Here's how Snapchat could justify a $25 billion valuation

It’s official: Snap Inc., the parent company of Snapchat, is going public in an IPO that could value the company anywhere between $20 billion and $25 billion.

To be sure, it’s a landmark moment for the photo-messaging app, which cofounders Evan Spiegel, Bobby Murphy and Reggie Brown launched just over five years ago and now attracts over 60 million daily active users. But is Snap Inc. really worth as much as $25 billion?

Simply put, “yes,” according to Charlene Li, CEO and founder of Altimeter Group, the San Francisco, Calif.-based internet research and consulting firm.

One need look no further the top line of Snap Inc., whose main product involves sending self-erasing photos to your friends. Earlier this year, leaked documents revealed the startup expects to generate between $500 million and $1 billion in revenues in 2017, a healthy figure backed by third-party digital research firm eMarketer. Indeed, eMarketer expects Snap Inc. to make $935.5 million next year, up from $366.7 million in ad sales in 2016.

“The revenues are really good quality revenues,” explains Li, who views a 20 to 1 ratio of valuation to revenues as solid. “These are brand marketers who are saying, ‘Hey, they are shifting brand dollars — real brand dollars on other parts of the budget — to Snapchat.’ More than anything else, because people are engaging with them, it is also a way to tap into something that is completely private as opposed to Facebook or Twitter.”

While Facebook’s revenues, in particular, continue to exceed Wall Street expectations, driven largely by robust mobile ad sales, Snapchat’s success with brand marketers seems more surprising, given Snapchat’s inherent product focus is based around privacy.

Content posted on Facebook (FB) and Twitter (TWTR) is more geared towards public consumption, or at least consumption by a larger group of people. That’s less so the case for Snapchat, which originally launched in September 2011 as an ethereal messaging app where messages from one user to another vanished in 10 seconds or less.

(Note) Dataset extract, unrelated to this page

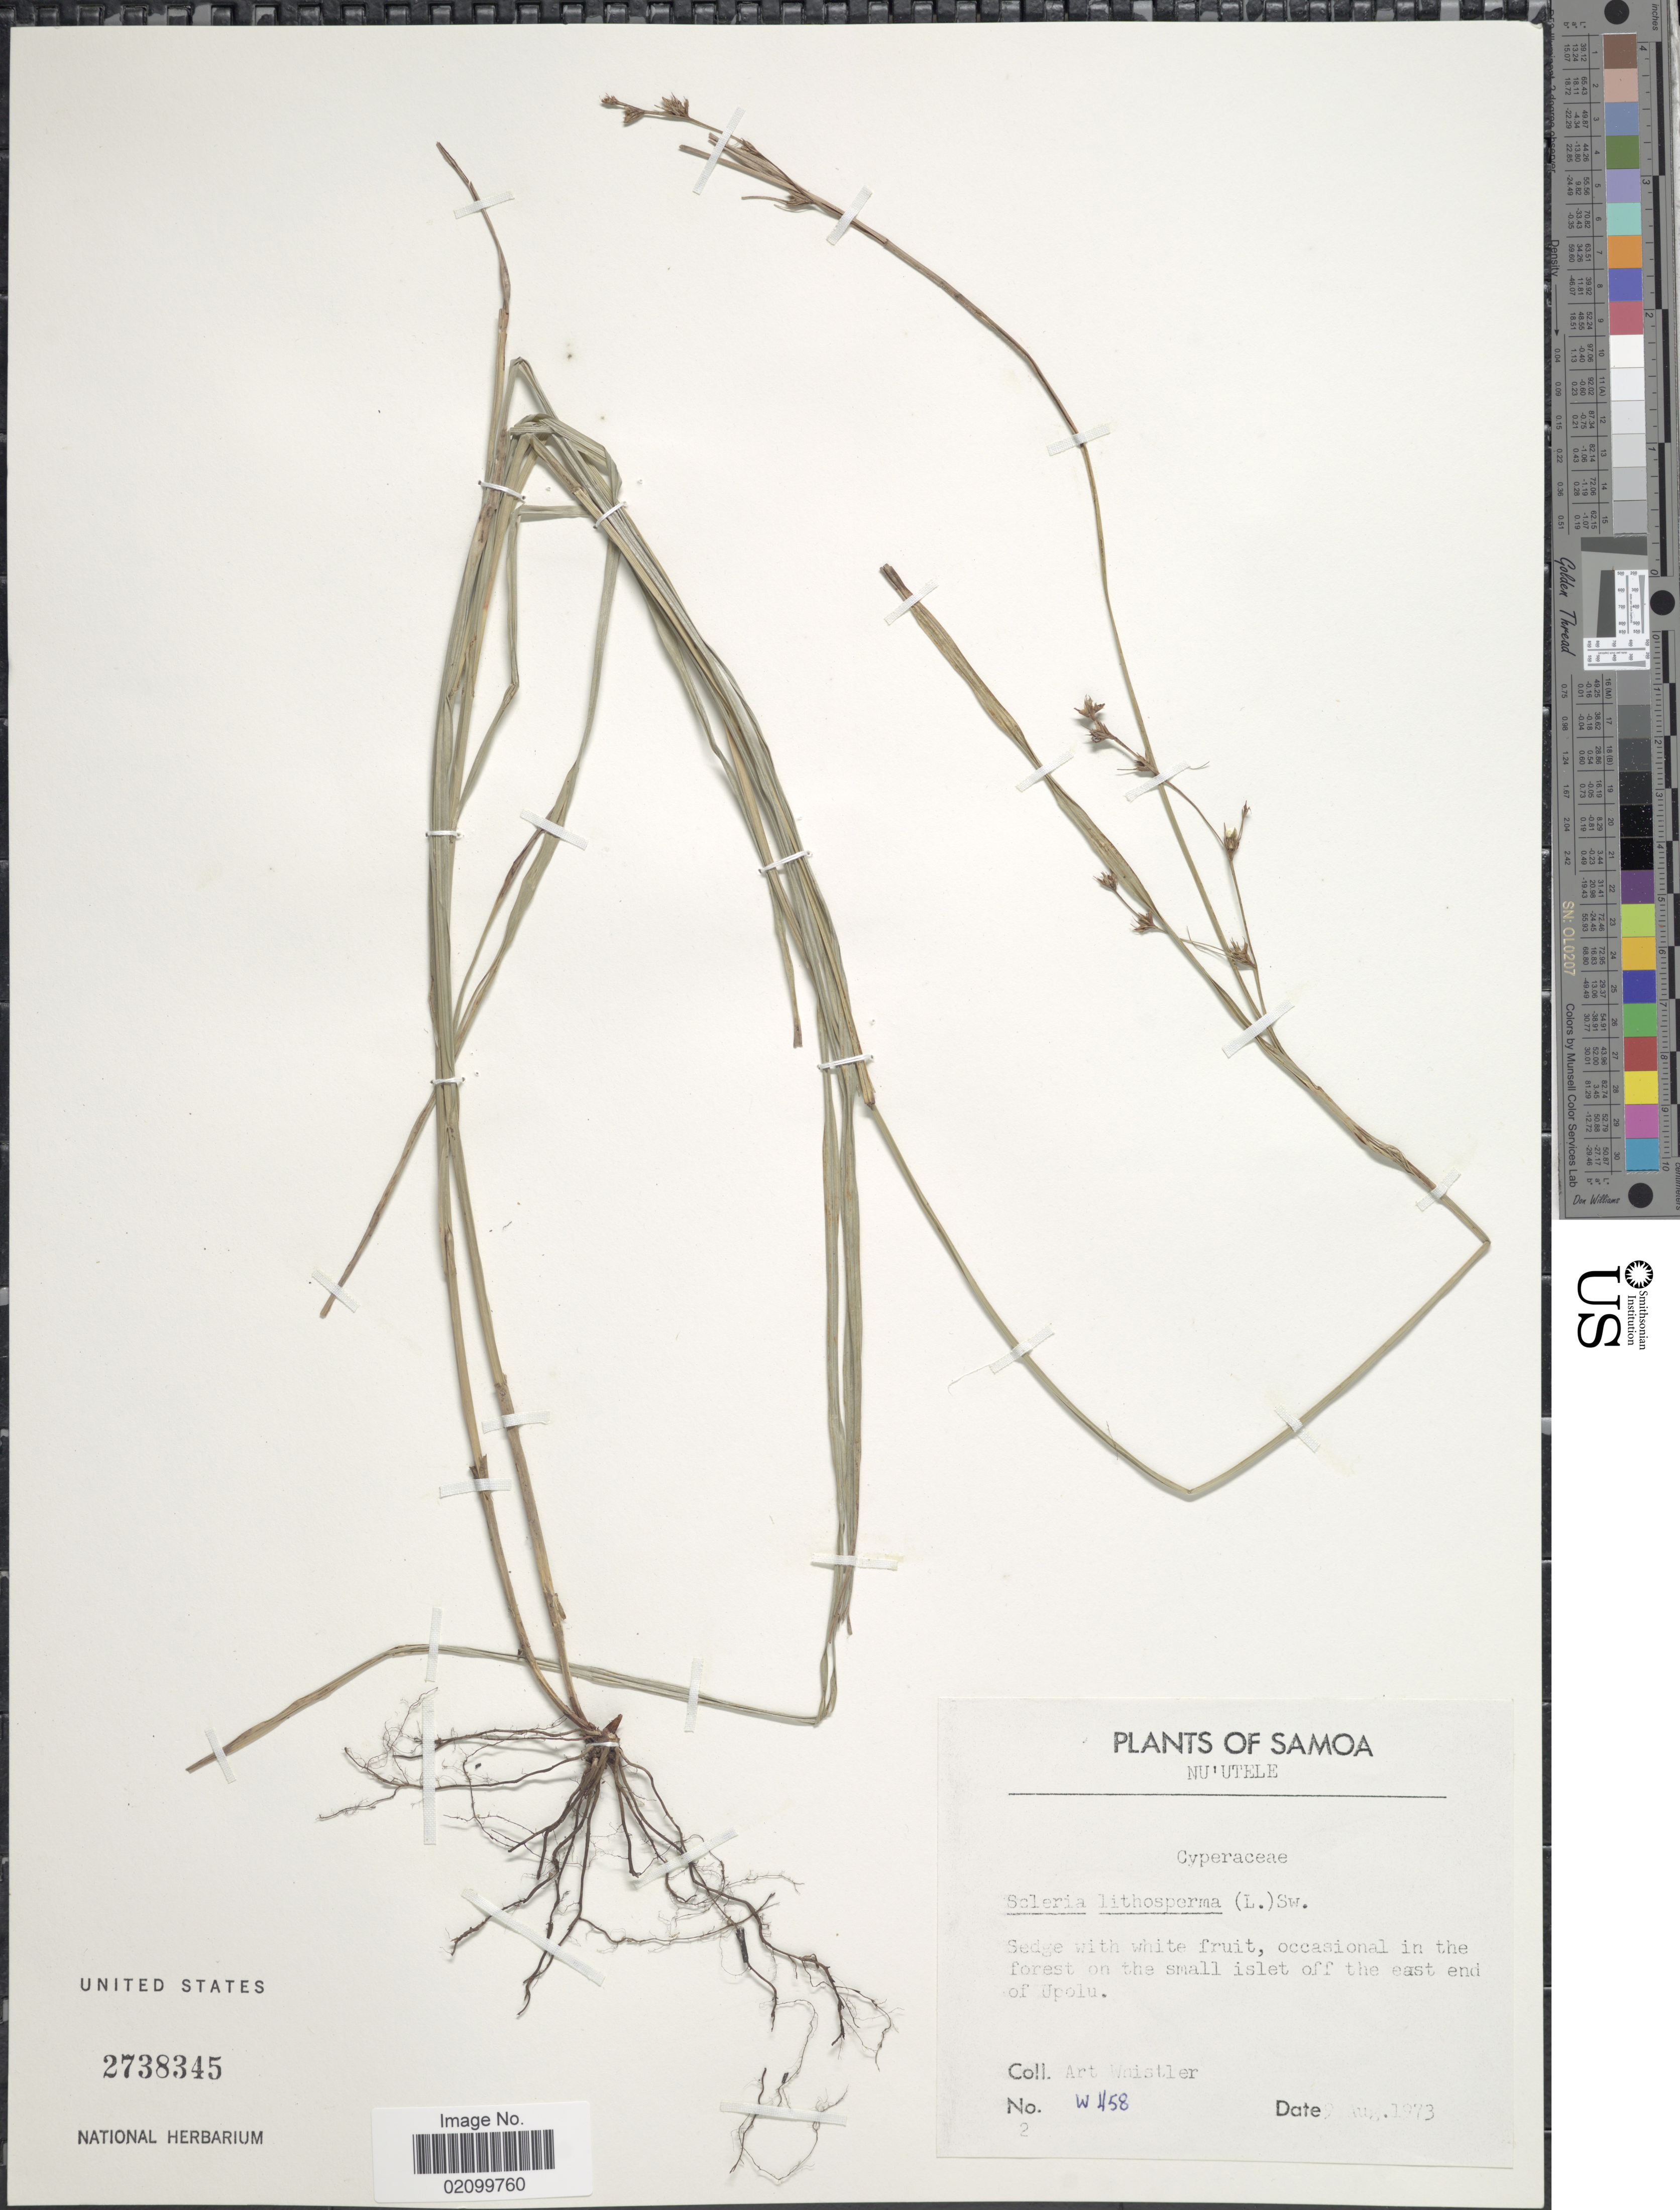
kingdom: Plantae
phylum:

But as Snapchat matured so did its product, and Spiegel, Snapchat’s CEO, has proven incredibly savvy in expanding the app in ways that seemed counterintuitive at the time but built and expanded user engagement. In January 2015, for example, Snapchat launched Snapchat Discover, which allowed media outlets from Cosmopolitan to The Wall Street Journal to publish content in a new section of the app.

More recently, Snapchat helped popularize augmented reality with Snapchat Lenses: masks, designs, and graphics that digitally superimposed on your face. A Cinco de Mayo lens on the app sponsored and paid for by Taco Bell received 224 million views, for example. Since Lenses, like other Snapchat content, disappear daily — unlike Facebook or Twitter content, which unless deleted, lingers in the digital atmosphere forever — those stats are even more impressive.

WhatsApp is not a good advertising platform,” explains Li, referring to an encrypted messaging service for smartphones. “But Snapchat is fantastic as an advertising platform because it is made for brand advertising because of the visual element of it. I think they’ve been very smart about tapping into this.”

Even more impressive? Where Spiegel potentially takes Snap Inc. from here. Besides an impending IPO, expected next March, the startup released Spectacles this September — a pair of camera-equipped glasses. Just as Facebook experimented with hardware, first with a failed Facebook phone, then the $2 billion acquisition of VR headset maker Oculus, the launch of Spectacles signals Spiegel and Snap Inc. are likewise interested in more than simply controlling the software end but also the hardware that people use to take snaps.

In other words, there’s much more to come from the company once written off as a mere “sexting app.”